**Task objective:**
Find the line containing "(3,3'-diaminobenzidine) immunohistochemical staining" in the records below. Copy exactly that line and each one after it, ending at the line containing "image shows no", and nothing more.

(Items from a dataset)
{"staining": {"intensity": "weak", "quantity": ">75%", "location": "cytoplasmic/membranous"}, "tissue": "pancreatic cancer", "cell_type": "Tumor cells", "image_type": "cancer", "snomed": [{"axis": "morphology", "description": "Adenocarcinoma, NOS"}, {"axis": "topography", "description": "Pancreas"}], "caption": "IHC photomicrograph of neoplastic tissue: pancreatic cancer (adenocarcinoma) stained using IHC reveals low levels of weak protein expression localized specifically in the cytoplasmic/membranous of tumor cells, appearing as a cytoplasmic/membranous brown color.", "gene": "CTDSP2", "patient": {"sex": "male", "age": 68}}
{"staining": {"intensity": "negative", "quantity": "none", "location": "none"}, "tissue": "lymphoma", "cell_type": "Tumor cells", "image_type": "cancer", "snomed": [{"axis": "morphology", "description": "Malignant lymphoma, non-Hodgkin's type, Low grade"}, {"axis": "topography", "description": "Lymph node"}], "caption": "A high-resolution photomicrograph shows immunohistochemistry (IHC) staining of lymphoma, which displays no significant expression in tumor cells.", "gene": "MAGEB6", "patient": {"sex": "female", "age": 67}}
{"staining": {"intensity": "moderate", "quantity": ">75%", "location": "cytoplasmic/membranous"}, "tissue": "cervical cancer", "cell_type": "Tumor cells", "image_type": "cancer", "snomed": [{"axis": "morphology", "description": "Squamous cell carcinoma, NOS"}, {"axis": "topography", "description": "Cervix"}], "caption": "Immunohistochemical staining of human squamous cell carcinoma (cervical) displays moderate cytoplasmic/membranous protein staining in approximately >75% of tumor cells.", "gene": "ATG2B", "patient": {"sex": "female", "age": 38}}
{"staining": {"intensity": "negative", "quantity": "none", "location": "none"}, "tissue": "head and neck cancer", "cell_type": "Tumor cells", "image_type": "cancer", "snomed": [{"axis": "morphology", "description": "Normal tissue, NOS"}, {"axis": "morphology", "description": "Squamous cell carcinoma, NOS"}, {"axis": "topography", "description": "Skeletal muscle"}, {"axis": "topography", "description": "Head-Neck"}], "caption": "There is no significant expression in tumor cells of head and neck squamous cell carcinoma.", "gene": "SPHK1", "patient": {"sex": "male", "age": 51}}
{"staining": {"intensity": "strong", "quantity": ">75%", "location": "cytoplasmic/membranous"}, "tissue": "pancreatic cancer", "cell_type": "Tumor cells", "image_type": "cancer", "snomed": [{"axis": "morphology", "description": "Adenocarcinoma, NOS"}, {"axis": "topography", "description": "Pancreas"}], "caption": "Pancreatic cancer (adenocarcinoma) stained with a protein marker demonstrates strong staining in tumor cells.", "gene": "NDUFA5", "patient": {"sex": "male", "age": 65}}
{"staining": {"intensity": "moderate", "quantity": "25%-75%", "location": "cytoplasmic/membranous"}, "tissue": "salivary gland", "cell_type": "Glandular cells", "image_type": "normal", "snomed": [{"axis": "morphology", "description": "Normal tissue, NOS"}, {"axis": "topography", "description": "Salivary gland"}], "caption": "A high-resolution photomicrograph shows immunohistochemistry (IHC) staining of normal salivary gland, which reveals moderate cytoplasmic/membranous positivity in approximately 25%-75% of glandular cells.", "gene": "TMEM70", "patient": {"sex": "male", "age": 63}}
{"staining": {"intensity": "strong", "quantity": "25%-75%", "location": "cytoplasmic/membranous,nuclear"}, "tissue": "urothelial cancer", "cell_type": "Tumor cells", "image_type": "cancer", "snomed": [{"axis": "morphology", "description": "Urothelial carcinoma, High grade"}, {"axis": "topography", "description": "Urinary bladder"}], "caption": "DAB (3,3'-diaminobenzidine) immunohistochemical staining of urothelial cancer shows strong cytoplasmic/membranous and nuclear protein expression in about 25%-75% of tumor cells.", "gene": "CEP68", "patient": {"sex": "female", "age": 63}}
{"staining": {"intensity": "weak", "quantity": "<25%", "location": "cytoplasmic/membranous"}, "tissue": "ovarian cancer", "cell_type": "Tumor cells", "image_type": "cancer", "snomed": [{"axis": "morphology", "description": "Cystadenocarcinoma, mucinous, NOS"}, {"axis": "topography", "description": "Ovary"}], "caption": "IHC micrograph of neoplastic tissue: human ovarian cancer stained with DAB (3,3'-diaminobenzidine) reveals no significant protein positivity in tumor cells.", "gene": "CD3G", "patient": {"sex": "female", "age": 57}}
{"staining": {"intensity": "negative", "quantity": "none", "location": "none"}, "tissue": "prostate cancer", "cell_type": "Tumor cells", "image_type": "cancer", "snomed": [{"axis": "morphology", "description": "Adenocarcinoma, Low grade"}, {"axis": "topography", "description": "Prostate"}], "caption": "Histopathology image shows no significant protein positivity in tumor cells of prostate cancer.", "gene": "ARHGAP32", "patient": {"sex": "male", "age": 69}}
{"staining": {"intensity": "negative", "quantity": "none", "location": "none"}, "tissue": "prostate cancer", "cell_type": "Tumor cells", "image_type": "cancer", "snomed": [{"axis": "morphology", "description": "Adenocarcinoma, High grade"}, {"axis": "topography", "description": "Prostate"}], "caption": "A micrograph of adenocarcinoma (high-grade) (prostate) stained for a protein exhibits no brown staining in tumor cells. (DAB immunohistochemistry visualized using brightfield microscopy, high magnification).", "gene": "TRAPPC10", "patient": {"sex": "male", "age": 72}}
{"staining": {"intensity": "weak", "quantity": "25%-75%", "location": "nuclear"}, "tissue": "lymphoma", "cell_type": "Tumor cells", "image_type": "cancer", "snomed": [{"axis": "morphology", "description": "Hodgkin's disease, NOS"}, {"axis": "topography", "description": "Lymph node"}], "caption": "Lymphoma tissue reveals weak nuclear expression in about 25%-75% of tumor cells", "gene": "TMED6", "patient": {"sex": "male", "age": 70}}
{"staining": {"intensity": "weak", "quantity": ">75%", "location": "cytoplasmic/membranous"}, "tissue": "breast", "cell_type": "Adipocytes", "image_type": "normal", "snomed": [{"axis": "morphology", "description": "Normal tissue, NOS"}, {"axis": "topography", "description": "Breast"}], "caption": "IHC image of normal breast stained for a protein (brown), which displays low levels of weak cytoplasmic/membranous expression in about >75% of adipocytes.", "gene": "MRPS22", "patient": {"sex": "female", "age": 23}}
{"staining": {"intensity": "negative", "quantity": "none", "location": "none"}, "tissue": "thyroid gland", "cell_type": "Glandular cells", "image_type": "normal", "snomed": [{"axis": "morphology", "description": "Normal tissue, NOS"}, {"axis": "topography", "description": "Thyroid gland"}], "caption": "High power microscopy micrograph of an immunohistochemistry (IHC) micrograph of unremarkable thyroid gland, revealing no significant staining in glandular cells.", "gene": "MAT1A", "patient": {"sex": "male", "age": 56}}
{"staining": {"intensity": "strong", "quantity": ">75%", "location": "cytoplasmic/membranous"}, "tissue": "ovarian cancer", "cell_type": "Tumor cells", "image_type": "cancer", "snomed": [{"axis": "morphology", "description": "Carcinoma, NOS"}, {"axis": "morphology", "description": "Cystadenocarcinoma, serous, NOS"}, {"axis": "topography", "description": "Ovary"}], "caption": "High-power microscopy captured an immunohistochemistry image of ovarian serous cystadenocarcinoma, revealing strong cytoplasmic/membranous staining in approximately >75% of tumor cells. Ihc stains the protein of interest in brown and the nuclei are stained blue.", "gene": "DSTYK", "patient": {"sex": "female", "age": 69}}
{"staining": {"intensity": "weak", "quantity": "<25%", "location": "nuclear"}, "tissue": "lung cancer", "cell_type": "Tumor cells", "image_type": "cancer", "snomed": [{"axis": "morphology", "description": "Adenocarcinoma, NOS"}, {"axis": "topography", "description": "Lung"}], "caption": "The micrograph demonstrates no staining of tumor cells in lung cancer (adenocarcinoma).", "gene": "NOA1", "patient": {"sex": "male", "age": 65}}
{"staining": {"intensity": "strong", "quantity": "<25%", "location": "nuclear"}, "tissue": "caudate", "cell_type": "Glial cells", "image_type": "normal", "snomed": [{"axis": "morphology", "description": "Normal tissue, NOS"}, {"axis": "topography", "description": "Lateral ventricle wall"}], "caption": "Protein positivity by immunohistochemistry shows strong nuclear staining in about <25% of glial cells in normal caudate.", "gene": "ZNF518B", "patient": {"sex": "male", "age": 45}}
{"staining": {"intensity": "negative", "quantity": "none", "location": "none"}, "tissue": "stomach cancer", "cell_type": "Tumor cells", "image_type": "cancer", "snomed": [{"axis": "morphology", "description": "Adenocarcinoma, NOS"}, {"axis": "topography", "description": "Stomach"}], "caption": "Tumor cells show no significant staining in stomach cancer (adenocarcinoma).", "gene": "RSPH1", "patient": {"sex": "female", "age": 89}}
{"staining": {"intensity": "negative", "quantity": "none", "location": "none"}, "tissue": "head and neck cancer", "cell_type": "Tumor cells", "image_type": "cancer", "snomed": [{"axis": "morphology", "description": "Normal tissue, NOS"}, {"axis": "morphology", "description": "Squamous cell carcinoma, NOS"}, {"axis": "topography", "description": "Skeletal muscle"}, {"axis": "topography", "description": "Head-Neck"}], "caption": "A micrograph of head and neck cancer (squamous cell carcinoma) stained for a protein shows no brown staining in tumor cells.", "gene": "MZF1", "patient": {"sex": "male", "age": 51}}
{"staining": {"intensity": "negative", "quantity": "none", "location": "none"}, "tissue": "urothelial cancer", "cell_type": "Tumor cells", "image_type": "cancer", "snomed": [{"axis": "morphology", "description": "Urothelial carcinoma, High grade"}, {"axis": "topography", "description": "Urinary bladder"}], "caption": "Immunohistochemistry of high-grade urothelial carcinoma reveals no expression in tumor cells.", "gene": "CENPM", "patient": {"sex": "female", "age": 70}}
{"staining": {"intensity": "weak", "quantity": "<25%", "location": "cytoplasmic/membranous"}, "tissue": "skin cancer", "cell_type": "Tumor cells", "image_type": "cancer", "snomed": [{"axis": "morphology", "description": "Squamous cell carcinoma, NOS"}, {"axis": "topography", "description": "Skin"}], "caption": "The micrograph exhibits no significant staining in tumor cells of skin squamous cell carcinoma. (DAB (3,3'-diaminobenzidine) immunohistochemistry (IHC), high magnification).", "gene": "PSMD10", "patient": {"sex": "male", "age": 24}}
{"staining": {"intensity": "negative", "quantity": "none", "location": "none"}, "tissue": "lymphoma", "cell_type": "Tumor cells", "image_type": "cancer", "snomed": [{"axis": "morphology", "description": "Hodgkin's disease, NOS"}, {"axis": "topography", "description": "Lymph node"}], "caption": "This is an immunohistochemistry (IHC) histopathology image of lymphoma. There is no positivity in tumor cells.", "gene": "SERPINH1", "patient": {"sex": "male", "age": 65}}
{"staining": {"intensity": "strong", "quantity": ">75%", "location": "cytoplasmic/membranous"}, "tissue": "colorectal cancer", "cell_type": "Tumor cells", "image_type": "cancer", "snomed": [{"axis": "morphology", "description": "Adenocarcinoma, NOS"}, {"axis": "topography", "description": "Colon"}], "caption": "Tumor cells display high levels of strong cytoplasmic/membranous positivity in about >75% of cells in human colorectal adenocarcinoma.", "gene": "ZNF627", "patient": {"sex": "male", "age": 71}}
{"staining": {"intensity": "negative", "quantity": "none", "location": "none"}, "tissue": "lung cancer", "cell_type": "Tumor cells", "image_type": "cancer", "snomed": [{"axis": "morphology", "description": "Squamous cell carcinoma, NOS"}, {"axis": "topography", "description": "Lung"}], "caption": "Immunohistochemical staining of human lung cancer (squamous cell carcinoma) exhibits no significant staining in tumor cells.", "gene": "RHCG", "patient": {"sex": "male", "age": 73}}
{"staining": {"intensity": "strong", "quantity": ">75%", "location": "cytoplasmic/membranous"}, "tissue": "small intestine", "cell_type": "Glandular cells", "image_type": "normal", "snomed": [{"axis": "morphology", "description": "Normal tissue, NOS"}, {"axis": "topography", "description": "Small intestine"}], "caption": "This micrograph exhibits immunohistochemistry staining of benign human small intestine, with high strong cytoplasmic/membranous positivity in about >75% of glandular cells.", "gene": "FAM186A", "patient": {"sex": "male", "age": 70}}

**Exercise output:**
{"staining": {"intensity": "strong", "quantity": "25%-75%", "location": "cytoplasmic/membranous,nuclear"}, "tissue": "urothelial cancer", "cell_type": "Tumor cells", "image_type": "cancer", "snomed": [{"axis": "morphology", "description": "Urothelial carcinoma, High grade"}, {"axis": "topography", "description": "Urinary bladder"}], "caption": "DAB (3,3'-diaminobenzidine) immunohistochemical staining of urothelial cancer shows strong cytoplasmic/membranous and nuclear protein expression in about 25%-75% of tumor cells.", "gene": "CEP68", "patient": {"sex": "female", "age": 63}}
{"staining": {"intensity": "weak", "quantity": "<25%", "location": "cytoplasmic/membranous"}, "tissue": "ovarian cancer", "cell_type": "Tumor cells", "image_type": "cancer", "snomed": [{"axis": "morphology", "description": "Cystadenocarcinoma, mucinous, NOS"}, {"axis": "topography", "description": "Ovary"}], "caption": "IHC micrograph of neoplastic tissue: human ovarian cancer stained with DAB (3,3'-diaminobenzidine) reveals no significant protein positivity in tumor cells.", "gene": "CD3G", "patient": {"sex": "female", "age": 57}}
{"staining": {"intensity": "negative", "quantity": "none", "location": "none"}, "tissue": "prostate cancer", "cell_type": "Tumor cells", "image_type": "cancer", "snomed": [{"axis": "morphology", "description": "Adenocarcinoma, Low grade"}, {"axis": "topography", "description": "Prostate"}], "caption": "Histopathology image shows no significant protein positivity in tumor cells of prostate cancer.", "gene": "ARHGAP32", "patient": {"sex": "male", "age": 69}}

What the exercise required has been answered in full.